▶ **Work order**:
Beginning with the first line below, output every record verbatim and leave out the images.

Collected data:
________________

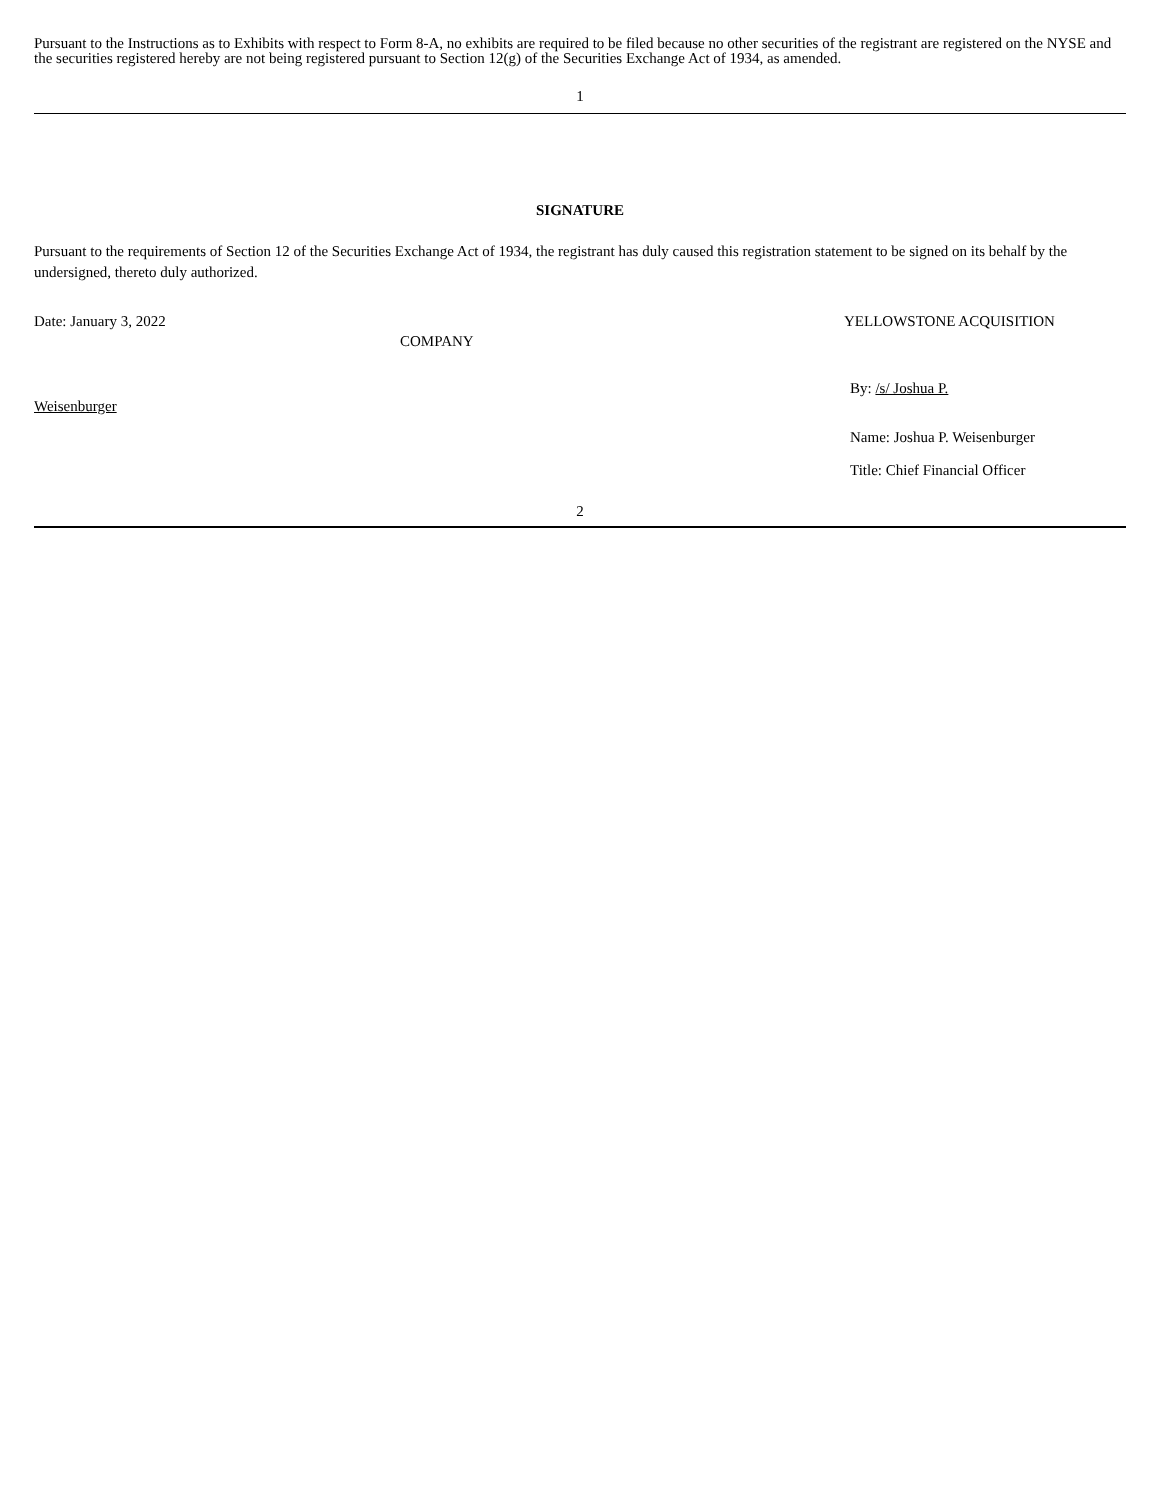Pursuant to the Instructions as to Exhibits with respect to Form 8-A, no exhibits are required to be filed because no other securities of the registrant are registered on the NYSE and the securities registered hereby are not being registered pursuant to Section 12(g) of the Securities Exchange Act of 1934, as amended.
1
SIGNATURE
Pursuant to the requirements of Section 12 of the Securities Exchange Act of 1934, the registrant has duly caused this registration statement to be signed on its behalf by the undersigned, thereto duly authorized.
Date: January 3, 2022
COMPANY
YELLOWSTONE ACQUISITION
Weisenburger
By: /s/ Joshua P.
Name: Joshua P. Weisenburger
Title: Chief Financial Officer
2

________________

▶ **Written solution**:
Pursuant to the Instructions as to Exhibits with respect to Form 8-A, no exhibits are required to be filed because no other securities of the registrant are registered on the NYSE and the securities registered hereby are not being registered pursuant to Section 12(g) of the Securities Exchange Act of 1934, as amended.
1
SIGNATURE
Pursuant to the requirements of Section 12 of the Securities Exchange Act of 1934, the registrant has duly caused this registration statement to be signed on its behalf by the undersigned, thereto duly authorized.
Date: January 3, 2022
COMPANY
YELLOWSTONE ACQUISITION
Weisenburger
By: /s/ Joshua P.
Name: Joshua P. Weisenburger
Title: Chief Financial Officer
2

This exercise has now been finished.